If you’ll be selling through partners, does your product do enough to solve their needs? You may find that, even though a potential distribution partner has an overlapping customer base, their world view is entirely different from yours. You should treat potential partners as a client type and uncover all of the agendas at play instead of making hasty assumptions. Often, success with partnerships benefits greatly from strong relationships, not just cool new technology.
Check your revenue model
Figuring out where the clients will come from is a good step, but opening up those channels will cost money. Can you market to them cheaply enough, retain them, and make sure their lifetime value (LTV) is higher than your customer acquisition cost (CAC)? You need enough leverage and product stickiness to account for all your costs, from business processes to distribution partner royalties.
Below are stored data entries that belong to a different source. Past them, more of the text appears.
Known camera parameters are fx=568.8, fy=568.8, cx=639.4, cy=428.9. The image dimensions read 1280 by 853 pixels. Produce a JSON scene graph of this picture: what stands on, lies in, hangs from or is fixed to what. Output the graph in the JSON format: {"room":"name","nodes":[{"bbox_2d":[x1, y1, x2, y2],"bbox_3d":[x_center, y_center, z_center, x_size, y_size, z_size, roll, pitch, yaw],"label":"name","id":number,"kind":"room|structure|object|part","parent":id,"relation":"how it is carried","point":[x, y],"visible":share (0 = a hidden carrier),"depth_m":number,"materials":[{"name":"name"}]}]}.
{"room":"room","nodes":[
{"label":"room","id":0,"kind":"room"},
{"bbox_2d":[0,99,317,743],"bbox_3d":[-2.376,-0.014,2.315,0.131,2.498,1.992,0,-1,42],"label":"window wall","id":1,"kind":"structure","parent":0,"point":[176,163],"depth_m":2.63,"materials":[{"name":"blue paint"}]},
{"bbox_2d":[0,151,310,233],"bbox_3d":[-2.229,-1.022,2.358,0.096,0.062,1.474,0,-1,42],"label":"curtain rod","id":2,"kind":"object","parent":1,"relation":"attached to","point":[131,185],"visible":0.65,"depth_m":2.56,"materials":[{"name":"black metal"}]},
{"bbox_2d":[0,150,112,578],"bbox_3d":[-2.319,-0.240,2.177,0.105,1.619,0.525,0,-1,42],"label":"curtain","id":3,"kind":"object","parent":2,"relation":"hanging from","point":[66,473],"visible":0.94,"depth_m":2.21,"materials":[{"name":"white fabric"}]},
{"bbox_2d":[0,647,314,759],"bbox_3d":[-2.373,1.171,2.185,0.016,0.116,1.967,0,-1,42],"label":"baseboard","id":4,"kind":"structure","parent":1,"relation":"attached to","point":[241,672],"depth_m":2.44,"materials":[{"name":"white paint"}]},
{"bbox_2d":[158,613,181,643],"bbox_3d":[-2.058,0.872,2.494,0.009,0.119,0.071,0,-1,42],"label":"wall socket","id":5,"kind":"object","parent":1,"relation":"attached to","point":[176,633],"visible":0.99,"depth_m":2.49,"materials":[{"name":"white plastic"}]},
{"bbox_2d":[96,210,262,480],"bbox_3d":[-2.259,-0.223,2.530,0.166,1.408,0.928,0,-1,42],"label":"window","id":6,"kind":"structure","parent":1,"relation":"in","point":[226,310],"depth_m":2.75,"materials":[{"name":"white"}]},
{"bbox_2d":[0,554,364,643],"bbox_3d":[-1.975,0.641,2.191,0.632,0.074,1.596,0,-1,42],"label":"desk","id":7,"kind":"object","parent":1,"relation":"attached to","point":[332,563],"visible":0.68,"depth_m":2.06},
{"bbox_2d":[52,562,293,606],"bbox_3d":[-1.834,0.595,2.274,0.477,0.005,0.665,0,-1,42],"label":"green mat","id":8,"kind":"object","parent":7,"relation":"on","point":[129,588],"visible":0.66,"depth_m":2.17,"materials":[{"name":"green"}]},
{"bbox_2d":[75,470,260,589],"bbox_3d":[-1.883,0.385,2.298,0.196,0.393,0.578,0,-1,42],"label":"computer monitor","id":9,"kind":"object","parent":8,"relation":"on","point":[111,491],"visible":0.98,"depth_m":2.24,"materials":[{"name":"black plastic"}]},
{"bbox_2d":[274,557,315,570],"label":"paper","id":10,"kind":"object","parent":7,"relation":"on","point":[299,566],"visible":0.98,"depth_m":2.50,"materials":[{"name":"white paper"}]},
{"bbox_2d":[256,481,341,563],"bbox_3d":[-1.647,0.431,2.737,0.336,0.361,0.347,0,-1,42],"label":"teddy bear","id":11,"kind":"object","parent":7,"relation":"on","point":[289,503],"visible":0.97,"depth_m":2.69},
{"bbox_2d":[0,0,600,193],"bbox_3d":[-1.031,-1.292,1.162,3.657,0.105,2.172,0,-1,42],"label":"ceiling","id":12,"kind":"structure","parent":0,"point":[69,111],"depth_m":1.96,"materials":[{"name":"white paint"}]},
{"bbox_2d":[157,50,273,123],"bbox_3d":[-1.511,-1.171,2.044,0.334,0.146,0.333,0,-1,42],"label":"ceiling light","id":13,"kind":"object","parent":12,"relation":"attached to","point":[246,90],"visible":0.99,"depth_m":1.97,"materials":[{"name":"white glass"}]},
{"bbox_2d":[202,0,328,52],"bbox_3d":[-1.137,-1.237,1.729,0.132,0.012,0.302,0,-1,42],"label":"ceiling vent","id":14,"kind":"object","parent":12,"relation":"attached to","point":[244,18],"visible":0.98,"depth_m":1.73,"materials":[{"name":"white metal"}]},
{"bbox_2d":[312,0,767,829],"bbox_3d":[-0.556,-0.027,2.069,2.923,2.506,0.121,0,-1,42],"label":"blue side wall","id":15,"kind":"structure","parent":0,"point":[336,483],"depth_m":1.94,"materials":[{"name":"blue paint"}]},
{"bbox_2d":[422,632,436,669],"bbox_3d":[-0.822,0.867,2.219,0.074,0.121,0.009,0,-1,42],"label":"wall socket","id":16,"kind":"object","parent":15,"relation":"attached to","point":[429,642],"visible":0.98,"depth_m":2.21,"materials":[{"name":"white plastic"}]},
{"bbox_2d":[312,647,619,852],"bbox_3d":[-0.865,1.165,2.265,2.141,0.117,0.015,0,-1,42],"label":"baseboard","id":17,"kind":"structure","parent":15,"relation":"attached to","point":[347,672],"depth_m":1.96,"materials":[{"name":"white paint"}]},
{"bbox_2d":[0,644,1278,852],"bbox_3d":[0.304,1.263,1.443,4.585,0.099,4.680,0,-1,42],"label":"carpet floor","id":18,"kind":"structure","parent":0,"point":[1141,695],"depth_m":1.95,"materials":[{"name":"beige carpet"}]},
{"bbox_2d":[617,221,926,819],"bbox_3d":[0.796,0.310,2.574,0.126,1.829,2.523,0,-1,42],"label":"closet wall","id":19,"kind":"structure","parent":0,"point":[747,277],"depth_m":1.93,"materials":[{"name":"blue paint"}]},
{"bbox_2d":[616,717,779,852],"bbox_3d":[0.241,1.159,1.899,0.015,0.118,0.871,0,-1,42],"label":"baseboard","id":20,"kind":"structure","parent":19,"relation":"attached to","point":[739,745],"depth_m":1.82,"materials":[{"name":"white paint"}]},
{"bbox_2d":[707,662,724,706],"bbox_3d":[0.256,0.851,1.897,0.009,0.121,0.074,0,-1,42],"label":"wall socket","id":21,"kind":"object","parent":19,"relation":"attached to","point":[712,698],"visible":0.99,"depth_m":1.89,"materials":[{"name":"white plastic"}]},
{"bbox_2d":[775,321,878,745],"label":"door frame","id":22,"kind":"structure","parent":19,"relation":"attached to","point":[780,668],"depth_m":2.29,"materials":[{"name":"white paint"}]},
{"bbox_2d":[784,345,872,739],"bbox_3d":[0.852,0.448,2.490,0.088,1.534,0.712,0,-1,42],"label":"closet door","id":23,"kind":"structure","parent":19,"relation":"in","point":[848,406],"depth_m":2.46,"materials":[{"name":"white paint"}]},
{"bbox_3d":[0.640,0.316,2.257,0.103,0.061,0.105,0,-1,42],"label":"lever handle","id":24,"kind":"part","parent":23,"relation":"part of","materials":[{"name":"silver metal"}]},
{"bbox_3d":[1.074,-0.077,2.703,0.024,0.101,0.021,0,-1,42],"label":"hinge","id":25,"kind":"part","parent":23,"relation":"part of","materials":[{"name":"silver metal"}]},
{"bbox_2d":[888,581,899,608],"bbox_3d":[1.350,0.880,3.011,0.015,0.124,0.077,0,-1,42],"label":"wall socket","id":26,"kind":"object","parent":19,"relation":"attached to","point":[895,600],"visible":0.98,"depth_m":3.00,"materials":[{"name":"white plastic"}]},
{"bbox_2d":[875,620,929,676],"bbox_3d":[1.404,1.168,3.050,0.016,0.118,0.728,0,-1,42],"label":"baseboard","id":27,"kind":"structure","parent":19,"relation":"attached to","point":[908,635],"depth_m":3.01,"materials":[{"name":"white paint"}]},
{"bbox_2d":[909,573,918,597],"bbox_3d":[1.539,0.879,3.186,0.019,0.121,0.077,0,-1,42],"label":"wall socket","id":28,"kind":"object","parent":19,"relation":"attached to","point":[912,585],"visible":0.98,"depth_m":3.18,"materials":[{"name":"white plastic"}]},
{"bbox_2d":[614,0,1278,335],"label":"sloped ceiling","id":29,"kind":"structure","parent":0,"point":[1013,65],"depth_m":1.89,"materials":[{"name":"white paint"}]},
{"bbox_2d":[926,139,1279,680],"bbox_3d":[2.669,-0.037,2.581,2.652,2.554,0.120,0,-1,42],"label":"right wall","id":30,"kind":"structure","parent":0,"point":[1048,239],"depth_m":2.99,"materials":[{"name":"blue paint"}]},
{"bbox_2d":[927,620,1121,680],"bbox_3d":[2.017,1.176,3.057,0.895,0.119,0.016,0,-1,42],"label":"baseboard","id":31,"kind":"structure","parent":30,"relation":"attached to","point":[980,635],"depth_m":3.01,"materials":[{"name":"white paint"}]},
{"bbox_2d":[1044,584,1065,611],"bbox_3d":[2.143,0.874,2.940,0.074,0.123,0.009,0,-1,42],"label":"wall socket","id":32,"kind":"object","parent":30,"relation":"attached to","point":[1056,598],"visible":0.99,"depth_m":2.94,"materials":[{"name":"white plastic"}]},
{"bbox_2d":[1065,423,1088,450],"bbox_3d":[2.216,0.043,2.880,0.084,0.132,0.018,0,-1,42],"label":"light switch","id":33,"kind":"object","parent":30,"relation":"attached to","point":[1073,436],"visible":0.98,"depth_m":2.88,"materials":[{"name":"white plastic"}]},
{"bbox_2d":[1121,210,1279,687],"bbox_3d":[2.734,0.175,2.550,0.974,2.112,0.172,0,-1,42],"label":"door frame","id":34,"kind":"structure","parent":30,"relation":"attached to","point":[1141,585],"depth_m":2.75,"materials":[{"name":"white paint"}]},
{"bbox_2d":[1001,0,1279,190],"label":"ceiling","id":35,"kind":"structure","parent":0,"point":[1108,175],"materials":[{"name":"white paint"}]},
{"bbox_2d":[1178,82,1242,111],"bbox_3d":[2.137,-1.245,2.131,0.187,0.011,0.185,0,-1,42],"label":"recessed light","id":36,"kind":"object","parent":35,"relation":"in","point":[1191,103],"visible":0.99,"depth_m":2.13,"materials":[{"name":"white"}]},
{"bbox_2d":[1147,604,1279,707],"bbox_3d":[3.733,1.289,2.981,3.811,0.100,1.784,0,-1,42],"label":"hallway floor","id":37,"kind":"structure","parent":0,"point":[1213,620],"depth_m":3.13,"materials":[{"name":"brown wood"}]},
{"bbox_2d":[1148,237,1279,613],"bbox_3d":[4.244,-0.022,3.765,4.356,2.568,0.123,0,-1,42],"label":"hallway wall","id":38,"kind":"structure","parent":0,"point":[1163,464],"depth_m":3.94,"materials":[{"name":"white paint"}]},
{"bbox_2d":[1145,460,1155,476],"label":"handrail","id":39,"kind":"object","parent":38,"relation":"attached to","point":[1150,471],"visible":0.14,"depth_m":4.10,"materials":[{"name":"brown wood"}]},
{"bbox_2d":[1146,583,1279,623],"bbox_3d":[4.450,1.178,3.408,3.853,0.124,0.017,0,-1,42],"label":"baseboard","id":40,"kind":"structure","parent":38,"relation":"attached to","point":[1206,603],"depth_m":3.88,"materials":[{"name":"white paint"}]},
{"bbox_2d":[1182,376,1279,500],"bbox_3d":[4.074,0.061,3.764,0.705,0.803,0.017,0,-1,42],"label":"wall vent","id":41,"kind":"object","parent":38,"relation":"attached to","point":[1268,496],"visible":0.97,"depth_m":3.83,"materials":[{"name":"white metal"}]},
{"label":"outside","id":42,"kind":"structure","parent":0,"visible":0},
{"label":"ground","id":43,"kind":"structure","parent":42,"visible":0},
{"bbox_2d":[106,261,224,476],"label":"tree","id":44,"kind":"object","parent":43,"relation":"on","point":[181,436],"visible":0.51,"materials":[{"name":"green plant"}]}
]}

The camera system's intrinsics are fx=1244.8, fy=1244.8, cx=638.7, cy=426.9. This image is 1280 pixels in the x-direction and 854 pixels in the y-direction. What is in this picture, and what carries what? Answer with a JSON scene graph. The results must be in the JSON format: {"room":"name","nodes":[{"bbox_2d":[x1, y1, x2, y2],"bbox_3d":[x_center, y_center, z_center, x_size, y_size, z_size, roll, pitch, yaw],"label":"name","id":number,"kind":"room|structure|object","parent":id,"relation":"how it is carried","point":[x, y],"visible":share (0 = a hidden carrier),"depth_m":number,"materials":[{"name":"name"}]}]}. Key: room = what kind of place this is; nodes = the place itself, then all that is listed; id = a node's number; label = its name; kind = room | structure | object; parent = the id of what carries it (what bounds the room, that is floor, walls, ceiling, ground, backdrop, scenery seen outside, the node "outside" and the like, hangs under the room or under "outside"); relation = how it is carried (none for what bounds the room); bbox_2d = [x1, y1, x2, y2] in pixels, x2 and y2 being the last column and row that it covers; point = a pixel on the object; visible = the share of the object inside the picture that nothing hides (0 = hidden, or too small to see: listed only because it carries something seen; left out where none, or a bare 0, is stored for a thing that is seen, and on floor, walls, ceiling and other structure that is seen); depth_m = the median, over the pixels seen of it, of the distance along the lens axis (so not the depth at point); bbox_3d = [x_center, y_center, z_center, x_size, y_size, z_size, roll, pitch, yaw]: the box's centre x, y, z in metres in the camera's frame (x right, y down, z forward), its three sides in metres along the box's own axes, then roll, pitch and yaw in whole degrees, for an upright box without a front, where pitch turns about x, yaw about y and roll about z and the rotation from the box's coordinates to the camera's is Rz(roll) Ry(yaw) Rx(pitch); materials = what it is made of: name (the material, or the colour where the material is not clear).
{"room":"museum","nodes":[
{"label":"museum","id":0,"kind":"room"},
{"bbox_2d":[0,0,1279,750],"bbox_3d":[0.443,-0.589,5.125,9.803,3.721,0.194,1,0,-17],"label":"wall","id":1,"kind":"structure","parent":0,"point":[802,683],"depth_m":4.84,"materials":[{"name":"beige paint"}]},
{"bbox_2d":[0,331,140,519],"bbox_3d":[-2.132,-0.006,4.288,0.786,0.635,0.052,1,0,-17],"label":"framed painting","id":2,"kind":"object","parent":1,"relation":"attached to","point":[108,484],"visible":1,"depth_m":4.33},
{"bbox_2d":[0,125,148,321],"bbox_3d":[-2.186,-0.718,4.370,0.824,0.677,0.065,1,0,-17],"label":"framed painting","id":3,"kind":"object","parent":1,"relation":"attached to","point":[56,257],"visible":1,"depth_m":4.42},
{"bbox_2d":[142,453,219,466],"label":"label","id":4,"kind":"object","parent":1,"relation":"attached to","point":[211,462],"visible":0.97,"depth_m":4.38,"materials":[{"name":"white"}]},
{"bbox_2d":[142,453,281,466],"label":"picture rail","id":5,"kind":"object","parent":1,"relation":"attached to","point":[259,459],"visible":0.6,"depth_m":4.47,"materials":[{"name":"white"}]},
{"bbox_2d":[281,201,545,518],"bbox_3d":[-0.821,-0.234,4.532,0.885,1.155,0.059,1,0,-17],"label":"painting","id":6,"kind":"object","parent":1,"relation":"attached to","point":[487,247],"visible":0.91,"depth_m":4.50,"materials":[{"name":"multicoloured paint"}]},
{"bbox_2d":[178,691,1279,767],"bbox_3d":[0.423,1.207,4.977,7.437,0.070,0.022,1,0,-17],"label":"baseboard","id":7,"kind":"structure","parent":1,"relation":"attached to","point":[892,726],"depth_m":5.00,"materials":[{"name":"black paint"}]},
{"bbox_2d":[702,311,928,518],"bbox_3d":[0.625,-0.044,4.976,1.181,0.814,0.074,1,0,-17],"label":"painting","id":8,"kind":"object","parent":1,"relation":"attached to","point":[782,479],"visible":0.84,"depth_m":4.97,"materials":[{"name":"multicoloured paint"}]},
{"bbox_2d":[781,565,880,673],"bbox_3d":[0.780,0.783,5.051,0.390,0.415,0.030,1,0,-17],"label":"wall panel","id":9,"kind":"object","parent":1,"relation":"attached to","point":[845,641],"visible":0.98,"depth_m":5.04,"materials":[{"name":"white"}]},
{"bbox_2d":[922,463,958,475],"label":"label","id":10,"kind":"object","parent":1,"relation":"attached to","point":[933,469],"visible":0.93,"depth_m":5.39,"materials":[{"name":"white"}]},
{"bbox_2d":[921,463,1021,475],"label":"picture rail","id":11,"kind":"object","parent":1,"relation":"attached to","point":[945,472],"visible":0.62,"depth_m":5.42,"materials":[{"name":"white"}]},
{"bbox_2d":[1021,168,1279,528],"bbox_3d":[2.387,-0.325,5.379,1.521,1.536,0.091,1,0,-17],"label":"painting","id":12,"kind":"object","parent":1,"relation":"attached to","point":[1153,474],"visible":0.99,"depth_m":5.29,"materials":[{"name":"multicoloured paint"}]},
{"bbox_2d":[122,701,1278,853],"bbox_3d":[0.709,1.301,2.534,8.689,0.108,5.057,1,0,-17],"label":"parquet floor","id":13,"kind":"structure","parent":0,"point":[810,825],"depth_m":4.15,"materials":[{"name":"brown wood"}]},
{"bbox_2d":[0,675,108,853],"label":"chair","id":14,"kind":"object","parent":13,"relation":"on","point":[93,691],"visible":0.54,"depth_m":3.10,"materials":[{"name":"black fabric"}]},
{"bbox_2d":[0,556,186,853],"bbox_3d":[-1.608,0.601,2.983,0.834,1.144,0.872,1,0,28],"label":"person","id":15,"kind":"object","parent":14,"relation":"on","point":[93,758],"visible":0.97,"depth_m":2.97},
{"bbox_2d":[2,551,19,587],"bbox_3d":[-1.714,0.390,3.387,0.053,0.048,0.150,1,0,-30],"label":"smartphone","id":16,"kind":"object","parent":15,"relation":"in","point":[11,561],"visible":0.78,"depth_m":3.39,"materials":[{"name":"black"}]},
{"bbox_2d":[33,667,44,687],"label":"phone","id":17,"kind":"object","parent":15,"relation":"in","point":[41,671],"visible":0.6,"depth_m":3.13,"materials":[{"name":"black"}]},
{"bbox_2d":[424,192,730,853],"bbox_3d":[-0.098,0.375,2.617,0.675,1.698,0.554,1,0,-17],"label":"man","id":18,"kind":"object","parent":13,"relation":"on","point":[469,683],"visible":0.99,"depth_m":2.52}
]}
If your innovation centers around the elimination of fees — like cutting out agents — you’ll have to figure out how and when you will get paid and whether the revenue is substantial enough to build a sustainable company. If it’s a monthly subscription service to help industry professionals, how can you ensure your product delivers consistent enough value and performance to stave off the high churn rate that plagues the industry? Products that work tend to charge fees aligned to the delivery of value — and that value must be clear, measurable, and consistent.
The bottom line on innovation
Here it is: innovators, don’t give up. It’s taken Zillow a decade, but the Zestimate (love it or hate it) has turned into arguably one of the most disruptive services to hit consumer real estate in a long time. Innovators abound now — iBuyers are successfully eliminating one whole side of the transaction, title insurance and the closing process are being reimagined by companies like States Title, and managed marketplaces like Roofstock aim to create a better overall customer experience for specific segments within the industry.
The hurdles are high but so are the potential rewards, and it’s for this reason we’ve seen such a proliferation of investors backing real estate technology startups and forward-thinking entrepreneurs. As tech-enabled real estate companies continue to stake out an increasing share of the market and consumers look for easier, more seamless experiences, the writing is on the wall for innovation to shape the industry’s future.
This column does not necessarily reflect the opinion of HousingWire’s editorial department and its owners.